I learnt recently that:
For $b, q \in \mathbb{Z}$:
$\exists \; k \in \mathbb{Z}$ such that $q \mid (b^k) \implies$ all prime factors of $q$ are also prime factors of $b$
I couldn't find a proof of this theorem online (maybe because I don't know what this theorem is called).
Can somebody provide me with a simple proof of this fact?
If $q\mid b^k$ .then,all prime factors of $p$ is also prime factors of $b$. we prove this theorem by using contradiction.

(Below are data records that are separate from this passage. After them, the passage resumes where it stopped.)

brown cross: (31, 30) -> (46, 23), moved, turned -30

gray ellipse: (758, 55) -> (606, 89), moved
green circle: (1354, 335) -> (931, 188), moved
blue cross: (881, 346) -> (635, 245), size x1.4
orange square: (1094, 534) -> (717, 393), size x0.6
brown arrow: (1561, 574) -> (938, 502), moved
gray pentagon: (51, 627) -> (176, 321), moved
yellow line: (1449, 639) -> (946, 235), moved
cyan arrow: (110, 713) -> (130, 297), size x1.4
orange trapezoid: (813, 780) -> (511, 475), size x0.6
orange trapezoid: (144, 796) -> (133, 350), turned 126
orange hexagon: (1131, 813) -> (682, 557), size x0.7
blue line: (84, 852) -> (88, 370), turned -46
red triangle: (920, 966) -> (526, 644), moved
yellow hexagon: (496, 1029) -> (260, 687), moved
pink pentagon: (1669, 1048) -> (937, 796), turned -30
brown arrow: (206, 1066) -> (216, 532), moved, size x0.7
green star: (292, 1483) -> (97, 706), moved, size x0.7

we consider that,If $q\mid b^k$ .then,some prime factors of $p$ is prime factors of $b$.
let $b=b_1. b_2.b_3...b_n$
and $q=q_1. q_2.q_3...q_n$ let $q_n$ be one of the prime factors of$p$ but, it is not a prime factor of $q$
$q\mid b^k\implies b^k=q x $ where $x$ is an integer.
$({b_1. b_2.b_3...b_n})^k=x.q_1. q_2.q_3...q_n$
RHS is a multiple of $q_1$.but,LHS is not a multiple of $q_1$ . because $q_1$ is not a prime factor of $q$ . by contradiction this equality does not occurs.
so,If $q\mid b^k$ .then,all prime factors of $p$ is also prime factors of $b$.